Data for analysis Block Start

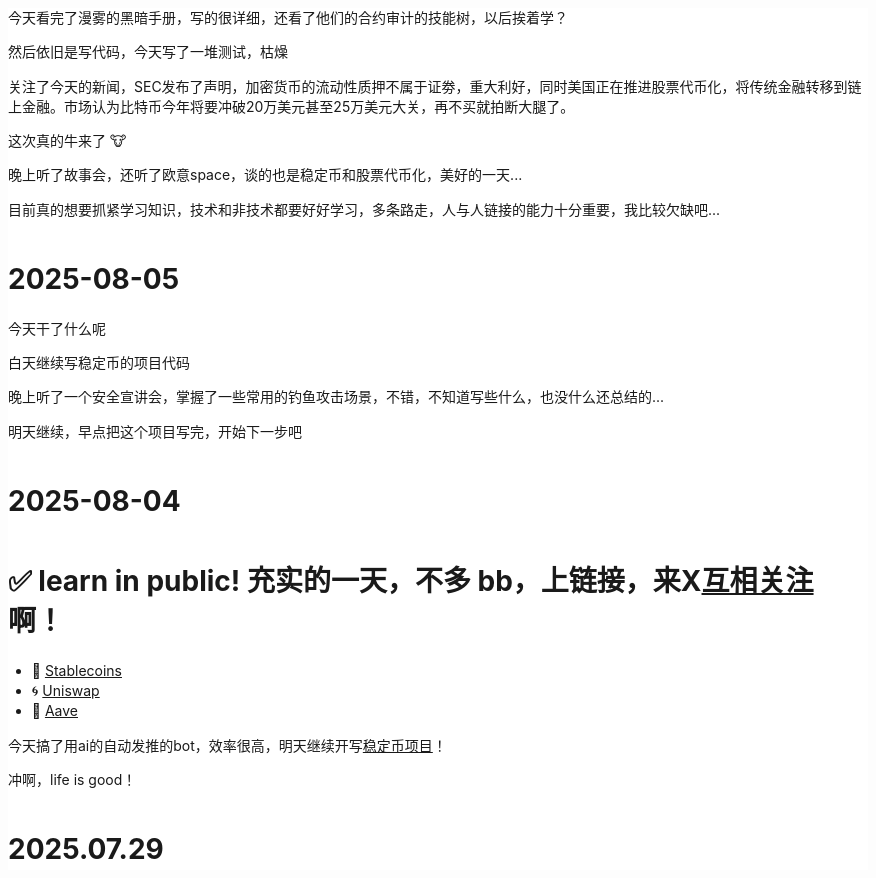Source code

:今天看完了漫雾的黑暗手册，写的很详细，还看了他们的合约审计的技能树，以后挨着学？

然后依旧是写代码，今天写了一堆测试，枯燥

关注了今天的新闻，SEC发布了声明，加密货币的流动性质押不属于证劵，重大利好，同时美国正在推进股票代币化，将传统金融转移到链上金融。市场认为比特币今年将要冲破20万美元甚至25万美元大关，再不买就拍断大腿了。

这次真的牛来了 🐮

晚上听了故事会，还听了欧意space，谈的也是稳定币和股票代币化，美好的一天...

目前真的想要抓紧学习知识，技术和非技术都要好好学习，多条路走，人与人链接的能力十分重要，我比较欠缺吧...

# 2025-08-05

今天干了什么呢

白天继续写稳定币的项目代码

晚上听了一个安全宣讲会，掌握了一些常用的钓鱼攻击场景，不错，不知道写些什么，也没什么还总结的...

明天继续，早点把这个项目写完，开始下一步吧

# 2025-08-04

# ✅ learn in public! 充实的一天，不多 bb，上链接，来X[互相关注](https://x.com/jerry4junhao)啊！

- 📌 [Stablecoins](https://x.com/jerry4junhao/status/1952282364337701155)  
- 🌀 [Uniswap](https://x.com/jerry4junhao/status/1952366890057424975)  
- 🏦 [Aave](https://x.com/jerry4junhao/status/1952367321571541304)  

今天搞了用ai的自动发推的bot，效率很高，明天继续开写[稳定币项目](https://github.com/JNHFlow21/DeFi-DecentralizedStableCoin)！

冲啊，life is good！


# 2025.07.29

Data for analysis Block End

[Assigned task] In the entries above, find each line with "status" and copy it.

[Answer to this problem]
- 📌 [Stablecoins](https://x.com/jerry4junhao/status/1952282364337701155)  
- 🌀 [Uniswap](https://x.com/jerry4junhao/status/1952366890057424975)  
- 🏦 [Aave](https://x.com/jerry4junhao/status/1952367321571541304)  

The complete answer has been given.